Our journey to Thetis had us leaving the lodge in two pangas at dawn for a 15-minute ride to a launch point of sorts on a shallow beach. There, an old and battered but serviceable red Ford pickup backed a trailer to waiting boats (artisanal fishing pangas except for us) to be shuttled a mile or so over the sand and dropped in at a beach facing the Pacific. Standard operating procedure called for fishermen to simply sit in their pangas for the short ride.

There was a small queue ahead of us, so we waited 20 or so minutes for each boat to be served. With four passengers, kayaks and lots of gear, our boat was heavier than the norm, but with mucho creaking, the truck pulled us out and only once required a stop to add air to a sagging tire with an old bicycle pump.

A support team helps shuttle kayaks and anglers to the action surrounding Mag Bay.

A support team helps shuttle kayaks and anglers to the action surrounding Mag Bay.

Action Top, Bottom and In Between

Once relaunched, we encountered a northwest wind, not yet brisk but enough to promise a slow, bumpy ride. When we reached Thetis Bank, the crew put us in over an 80-foot high spot, though wind and currents quickly moved the kayaks off. But we had a great morning with yellowfin tuna — small to maybe 20 pounds — and skipjack. I found spinners with 20- and 30-pound braid perfect for throwing poppers or Sebile Stick Shadds worked back fast and hard.

At one point, the crew in one panga shouted excitedly into the radio something about cow yellowfin swimming underneath the boat. Promnitz said later he might have been close enough to cast a jig to them. “But really, 200-plus-pound fish on 40-pound braid? What was the point?” he said. After catching and mostly releasing many tuna, I dropped slow-pitch jigs during the afternoon in 200 or so feet to catch Pacific red snapper, gulf grouper and various small reef fish. Nearby, Promnitz and Mills found good action on yellowtail to 25 pounds in mid-depths, fishing speed jigs.

By 3 p.m., seas were sporty and building. In other circumstances, I might have thought it was a good time to return to the panga, but I was having such a blast and had gotten so used to climbing up the swells and skating back down that I hardly gave the conditions a second thought. However, the crew soon gave us the high sign; with at least 2½ hours to get to the lodge, it was time to pack up.

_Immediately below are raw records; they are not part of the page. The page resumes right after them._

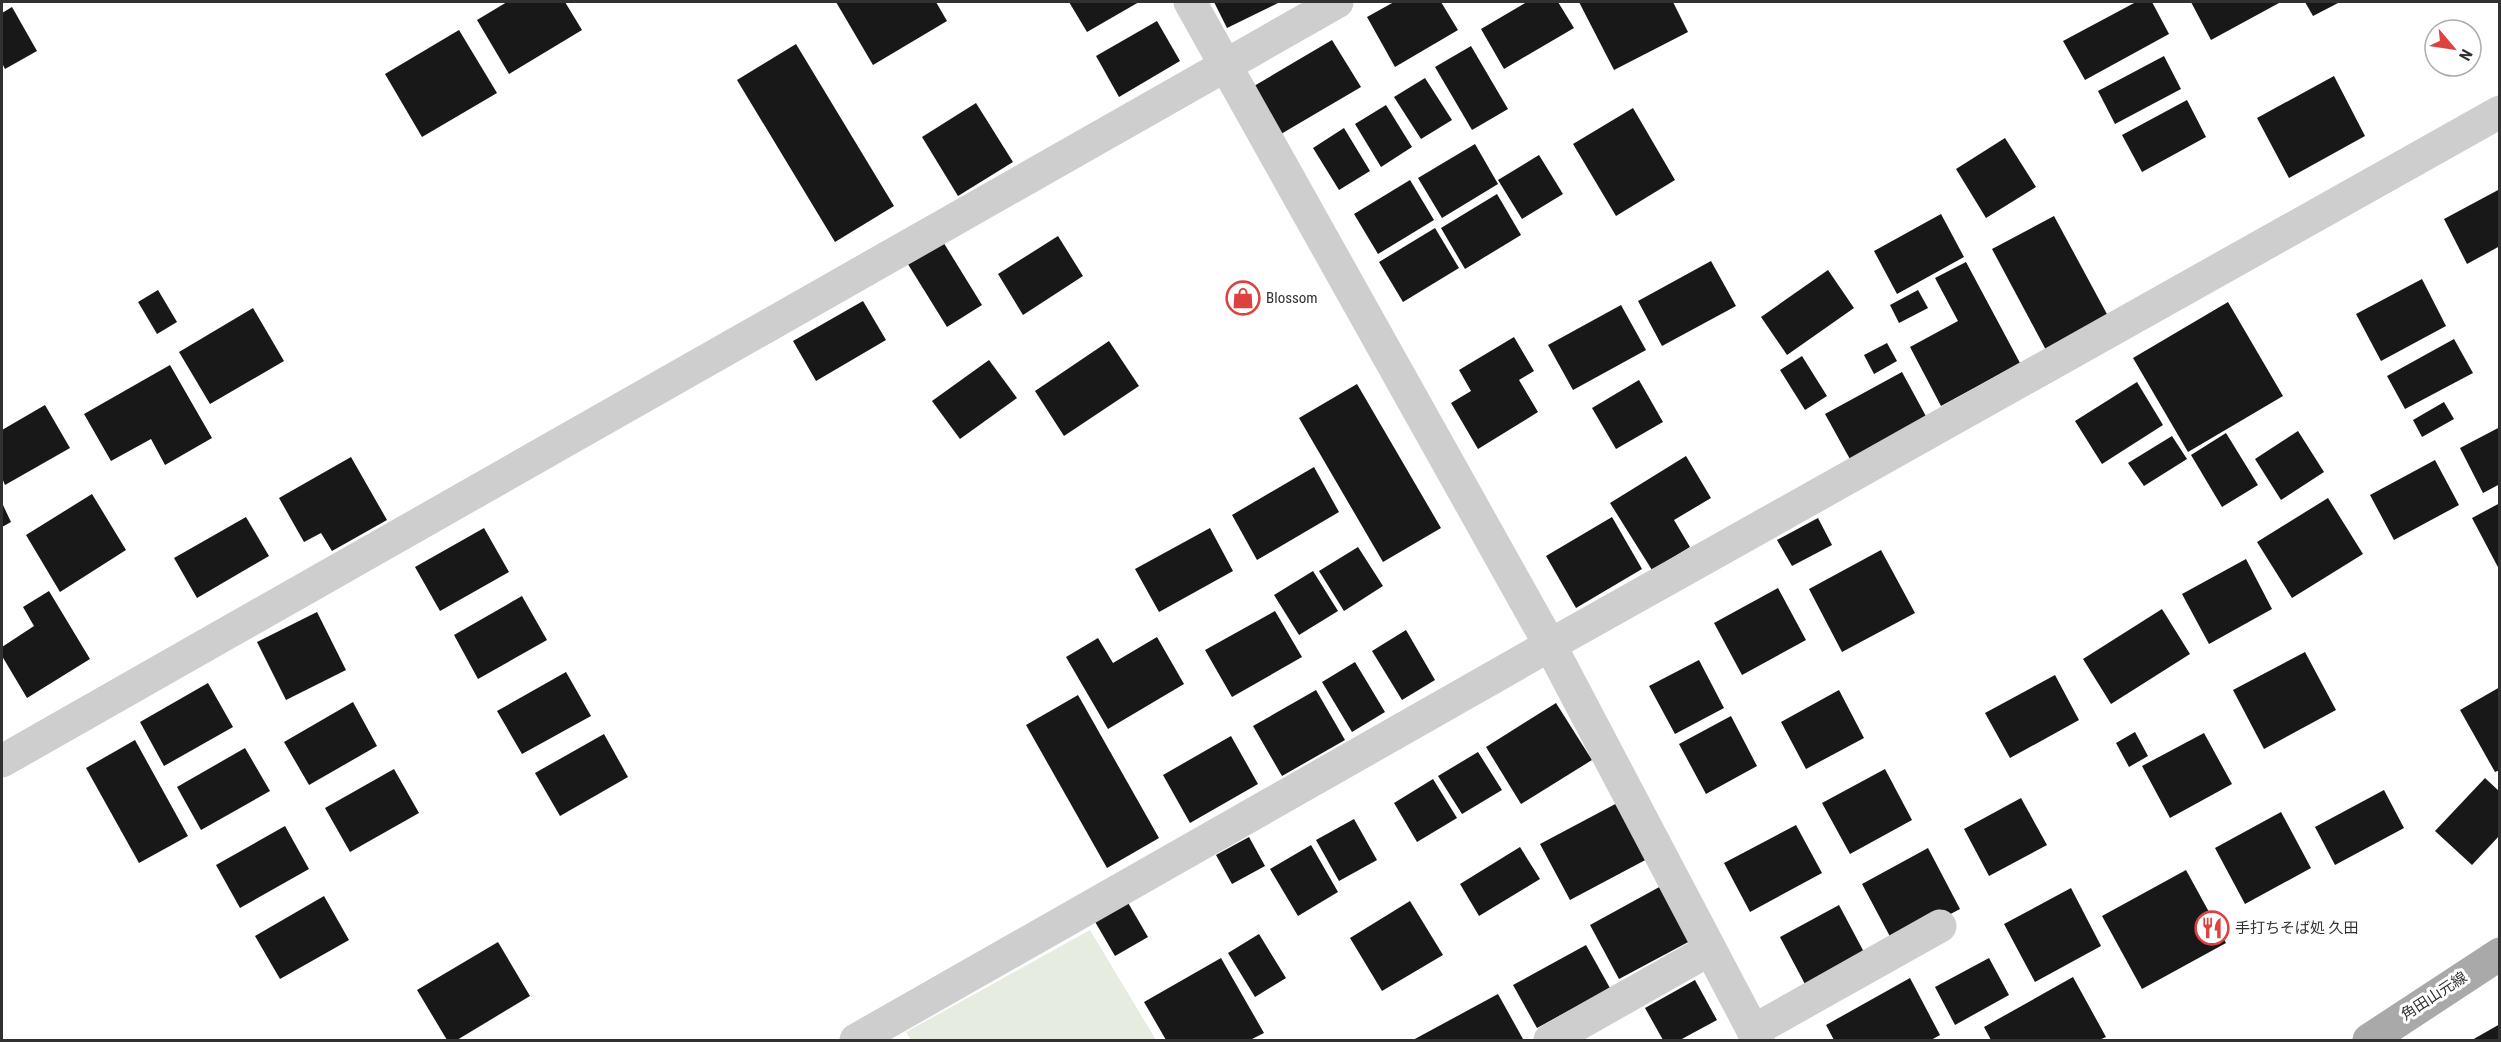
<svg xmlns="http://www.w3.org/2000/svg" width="2501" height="1042" viewBox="0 0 2501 1042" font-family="'Roboto Condensed','Noto Sans JP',sans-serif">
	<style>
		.green { fill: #e6ede0 }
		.building { fill: #181818 }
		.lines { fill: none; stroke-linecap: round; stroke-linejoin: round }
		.minor { stroke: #cecece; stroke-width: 33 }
		.major { stroke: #a9a9a9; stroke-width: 33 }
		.labels { text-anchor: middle; stroke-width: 6; stroke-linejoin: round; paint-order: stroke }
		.poi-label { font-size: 15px; fill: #313131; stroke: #fff; text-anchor: start }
		.street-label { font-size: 15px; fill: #313131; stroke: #fff }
	</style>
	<rect width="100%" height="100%" fill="#fff"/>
	<polygon class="green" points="1090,930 1156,1040 911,1040 906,1032"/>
	<g class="building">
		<polygon points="507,2 565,2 582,30 509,74 477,20"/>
		<polygon points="836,2 936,2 947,21 873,65"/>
		<polygon points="1069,2 1139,2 1087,32"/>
		<polygon points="1214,2 1280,2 1227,28"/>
		<polygon points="1394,2 1441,2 1458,30 1395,67 1367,17"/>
		<polygon points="1527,2 1558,2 1574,28 1504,69 1481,29"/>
		<polygon points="1579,2 1673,2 1688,32 1614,70"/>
		<polygon points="2136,2 2152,2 2169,34 2085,80 2063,41"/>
		<polygon points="2191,2 2278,2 2279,3 2211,40"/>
		<polygon points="2305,2 2340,2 2313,16"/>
		<polygon points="12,7 37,51 5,69 2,63 2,13"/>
		<polygon points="1157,21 1180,61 1119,97 1096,56"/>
		<polygon points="459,30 497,93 422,137 385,74"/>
		<polygon points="1332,40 1361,87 1281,134 1254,86"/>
		<polygon points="796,44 894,206 835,242 737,80"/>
		<polygon points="1471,46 1508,109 1472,130 1435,67"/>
		<polygon points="2164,56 2181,89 2115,124 2098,91"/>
		<polygon points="2334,76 2365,136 2289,178 2257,118"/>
		<polygon points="1425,78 1452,120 1421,139 1394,97"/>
		<polygon points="2187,100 2206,137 2142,172 2122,135"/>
		<polygon points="976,103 1013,162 958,196 922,137"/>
		<polygon points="1386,105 1412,147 1381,167 1355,124"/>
		<polygon points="1633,108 1675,180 1616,216 1573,144"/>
		<polygon points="1344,128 1370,171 1339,190 1313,148"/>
		<polygon points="2005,138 2036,187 1986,218 1956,169"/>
		<polygon points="1475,144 1498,184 1442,218 1418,178"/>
		<polygon points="1539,155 1563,194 1522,219 1498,180"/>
		<polygon points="1410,180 1434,220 1378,254 1354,214"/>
		<polygon points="2500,189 2500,246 2467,264 2444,219"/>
		<polygon points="1497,194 1521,235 1465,269 1441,228"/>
		<polygon points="1941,214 1964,257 1897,294 1874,251"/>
		<polygon points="2054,216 2108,316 2046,350 1992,249"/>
		<polygon points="1435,228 1459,268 1403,302 1379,262"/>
		<polygon points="937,232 982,305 947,327 901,253"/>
		<polygon points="1058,236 1083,276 1023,315 998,274"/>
		<polygon points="1711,261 1736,306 1662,346 1638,301"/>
		<polygon points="1966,262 2020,363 1941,406 1910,347 1958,321 1935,278"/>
		<polygon points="1828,270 1854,308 1787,355 1761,317"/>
		<polygon points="2422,279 2446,326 2381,361 2356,314"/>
		<polygon points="158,290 177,322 157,334 138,302"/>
		<polygon points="1918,290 1928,308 1899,323 1890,305"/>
		<polygon points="863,301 886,340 816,381 793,341"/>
		<polygon points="2228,302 2283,396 2188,452 2133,358"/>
		<polygon points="1621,305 1646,350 1573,390 1548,345"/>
		<polygon points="253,308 284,361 210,404 179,352"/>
		<polygon points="1514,337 1534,371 1519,380 1538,412 1478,449 1451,403 1471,391 1459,370"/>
		<polygon points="2454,339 2473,373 2405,409 2387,376"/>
		<polygon points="1109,341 1139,386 1064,436 1035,391"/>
		<polygon points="1887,343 1897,361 1874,374 1864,355"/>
		<polygon points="1802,356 1827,396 1805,410 1780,370"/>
		<polygon points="989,360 1017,398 960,439 932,401"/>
		<polygon points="170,365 212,438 165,465 151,439 111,461 84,414"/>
		<polygon points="1902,372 1928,420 1851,461 1825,414"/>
		<polygon points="1639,380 1663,422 1616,449 1592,408"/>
		<polygon points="2137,382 2163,425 2102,464 2075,421"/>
		<polygon points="1357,384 1441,528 1383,562 1299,418"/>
		<polygon points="2444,402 2454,419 2422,437 2413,420"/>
		<polygon points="45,405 70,448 5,485 2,478 2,430"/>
		<polygon points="2500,427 2500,484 2483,493 2460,448"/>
		<polygon points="2298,431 2324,472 2281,500 2255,459"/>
		<polygon points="2226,433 2258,485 2222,507 2191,455"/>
		<polygon points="2172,436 2187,459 2144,486 2128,463"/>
		<polygon points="1686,456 1711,498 1674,520 1690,547 1652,570 1610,503"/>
		<polygon points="351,457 387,520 332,551 321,533 304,542 279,498"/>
		<polygon points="2435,460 2459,505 2394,540 2370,495"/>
		<polygon points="1314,467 1339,512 1257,560 1232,515"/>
		<polygon points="92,494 126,550 60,592 26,535"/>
		<polygon points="2328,498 2363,554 2292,598 2257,542"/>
		<polygon points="2,503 11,522 2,527"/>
		<polygon points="2500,503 2500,571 2472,518"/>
		<polygon points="246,517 269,556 197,598 174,558"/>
		<polygon points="1612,517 1642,569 1576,608 1546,556"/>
		<polygon points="1818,518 1832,545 1792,566 1777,540"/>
		<polygon points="484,528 509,572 440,611 415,567"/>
		<polygon points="1210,528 1233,571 1159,612 1135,569"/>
		<polygon points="1358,547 1383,586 1344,611 1319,571"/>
		<polygon points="1881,550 1915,613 1842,652 1809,589"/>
		<polygon points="2246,559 2272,609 2209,644 2182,594"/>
		<polygon points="1313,571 1338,611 1299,635 1274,595"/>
		<polygon points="1778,588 1806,640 1742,675 1714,623"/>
		<polygon points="49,591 90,659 27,698 2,656 2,647 34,626 23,607"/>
		<polygon points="522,596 547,640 478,679 454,635"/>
		<polygon points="2162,609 2190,654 2111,704 2083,659"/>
		<polygon points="1275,611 1302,657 1232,697 1205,650"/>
		<polygon points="317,612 346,670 286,700 257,642"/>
		<polygon points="1406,630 1435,680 1402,700 1372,651"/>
		<polygon points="1157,637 1184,684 1108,729 1066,657 1098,638 1113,663"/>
		<polygon points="2305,652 2336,710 2264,749 2233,690"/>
		<polygon points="1699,660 1724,708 1675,734 1649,686"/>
		<polygon points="1355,662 1385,712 1352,732 1322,682"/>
		<polygon points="566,672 591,716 522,754 497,711"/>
		<polygon points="2055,675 2079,720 2010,758 1985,713"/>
		<polygon points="208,683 233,727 164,766 140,722"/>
		<polygon points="2500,687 2500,770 2495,772 2460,710"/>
		<polygon points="1316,690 1345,740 1282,776 1253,726"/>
		<polygon points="1839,690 1864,738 1806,769 1781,722"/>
		<polygon points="1078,695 1159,838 1107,868 1026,725"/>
		<polygon points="353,702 377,746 309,785 284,742"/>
		<polygon points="1556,703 1592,760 1521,804 1486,747"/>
		<polygon points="1731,716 1757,766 1706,794 1679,744"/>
		<polygon points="2135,732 2148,756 2129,767 2116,743"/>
		<polygon points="2204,733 2232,784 2170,818 2142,766"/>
		<polygon points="604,734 628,777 560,816 535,773"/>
		<polygon points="1231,736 1258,784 1190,823 1163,775"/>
		<polygon points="135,740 188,836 139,863 86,768"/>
		<polygon points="245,748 270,791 201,830 177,787"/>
		<polygon points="1478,752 1502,790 1462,814 1438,776"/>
		<polygon points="394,769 419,813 350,852 325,808"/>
		<polygon points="1885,769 1912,820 1850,854 1822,803"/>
		<polygon points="2485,778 2500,792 2500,835 2472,865 2435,831"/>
		<polygon points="1433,779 1457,818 1417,842 1394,803"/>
		<polygon points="2384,790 2404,828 2335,865 2315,827"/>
		<polygon points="2021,798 2047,845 1989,876 1964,829"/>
		<polygon points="1621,801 1651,857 1570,900 1540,844"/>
		<polygon points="2281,812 2311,868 2245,904 2215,848"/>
		<polygon points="1354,819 1377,860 1339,881 1316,840"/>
		<polygon points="1796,825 1822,873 1750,912 1724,863"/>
		<polygon points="285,826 309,869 240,908 216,865"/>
		<polygon points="1249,837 1265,866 1232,884 1216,855"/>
		<polygon points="1311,845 1338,892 1298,916 1270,869"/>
		<polygon points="1520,847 1540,879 1479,916 1460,884"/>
		<polygon points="1928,848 1960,909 1894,944 1862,884"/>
		<polygon points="2186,870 2226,943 2142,989 2102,916"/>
		<polygon points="1663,885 1692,940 1619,979 1590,925"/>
		<polygon points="2071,888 2101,946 2035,982 2004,924"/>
		<polygon points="324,896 349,940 280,979 255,936"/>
		<polygon points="1127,901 1148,937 1115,956 1094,920"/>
		<polygon points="1410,901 1443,955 1382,991 1350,938"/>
		<polygon points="1839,905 1865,954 1806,986 1780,937"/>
		<polygon points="1259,934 1286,978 1255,997 1228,953"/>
		<polygon points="498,942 530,996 457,1040 447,1040 417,990"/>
		<polygon points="1586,945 1610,988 1537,1028 1513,985"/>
		<polygon points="1221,958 1264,1033 1250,1040 1166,1040 1144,1002"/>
		<polygon points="1989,958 2009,995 1955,1025 1935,987"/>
		<polygon points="2073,977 2106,1037 2099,1040 1991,1040 1984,1027"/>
		<polygon points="1910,978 1940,1035 1931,1040 1834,1040 1826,1025"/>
		<polygon points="1695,980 1717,1020 1680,1040 1663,1040 1645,1008"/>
		<polygon points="1498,994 1523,1039 1413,1040"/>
		<polygon points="2500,1024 2500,1040 2472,1040"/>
	</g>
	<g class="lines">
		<g class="minor">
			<polyline points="1190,2 1550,645 1758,1040"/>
			<polyline points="2,761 1337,2"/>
			<polyline points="1753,1031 1940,926"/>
			<polyline points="856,1040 1550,645 2500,112"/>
			<polyline points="1550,1040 1709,950"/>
		</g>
		<polyline class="major" points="2369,1040 2500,954"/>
	</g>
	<defs>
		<symbol id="shop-ring" viewBox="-11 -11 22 22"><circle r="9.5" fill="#fff" stroke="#db4240" stroke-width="1.5"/><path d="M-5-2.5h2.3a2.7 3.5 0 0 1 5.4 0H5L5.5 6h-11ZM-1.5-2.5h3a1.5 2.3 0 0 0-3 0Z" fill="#db4240"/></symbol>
		<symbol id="restaurant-ring" viewBox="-11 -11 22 22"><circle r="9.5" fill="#fff" stroke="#db4240" stroke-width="1.5"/><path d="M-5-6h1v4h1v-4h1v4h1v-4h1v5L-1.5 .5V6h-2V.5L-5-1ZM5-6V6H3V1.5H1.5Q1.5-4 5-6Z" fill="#db4240"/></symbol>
	</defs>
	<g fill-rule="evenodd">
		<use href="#shop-ring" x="1224" y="279" width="38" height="38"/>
		<use href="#restaurant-ring" x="2193" y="909" width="38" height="38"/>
	</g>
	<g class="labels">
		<g class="poi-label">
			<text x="1266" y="303">Blossom</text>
			<text x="2235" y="933">手打ちそば処 久田</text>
		</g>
		<g class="street-label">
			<text transform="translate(2434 996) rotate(-33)" y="5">角田山元線</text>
		</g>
	</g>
	<rect width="2501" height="1042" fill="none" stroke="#313131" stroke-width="6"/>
	<g transform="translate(2453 48) rotate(119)"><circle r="28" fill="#ffffff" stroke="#adadad" stroke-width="1.5"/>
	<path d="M0-4.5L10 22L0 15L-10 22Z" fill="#db4240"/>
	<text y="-9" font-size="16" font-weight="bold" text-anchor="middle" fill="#313131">N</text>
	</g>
</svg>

The return trip took us perhaps 20 additional minutes when the wheel bearings in the old trailer failed halfway across the sand. We hopped out and lifted the bow while the driver pulled the truck away, unhooked the trailer and soon arrived with another old trailer. We hefted the bow to accommodate the new trailer he backed down, and soon we were again in the water, on the inside, headed back to the lodge under the rising full moon. It’s all part of the adventure when kayak-fishing Magdalena Bay.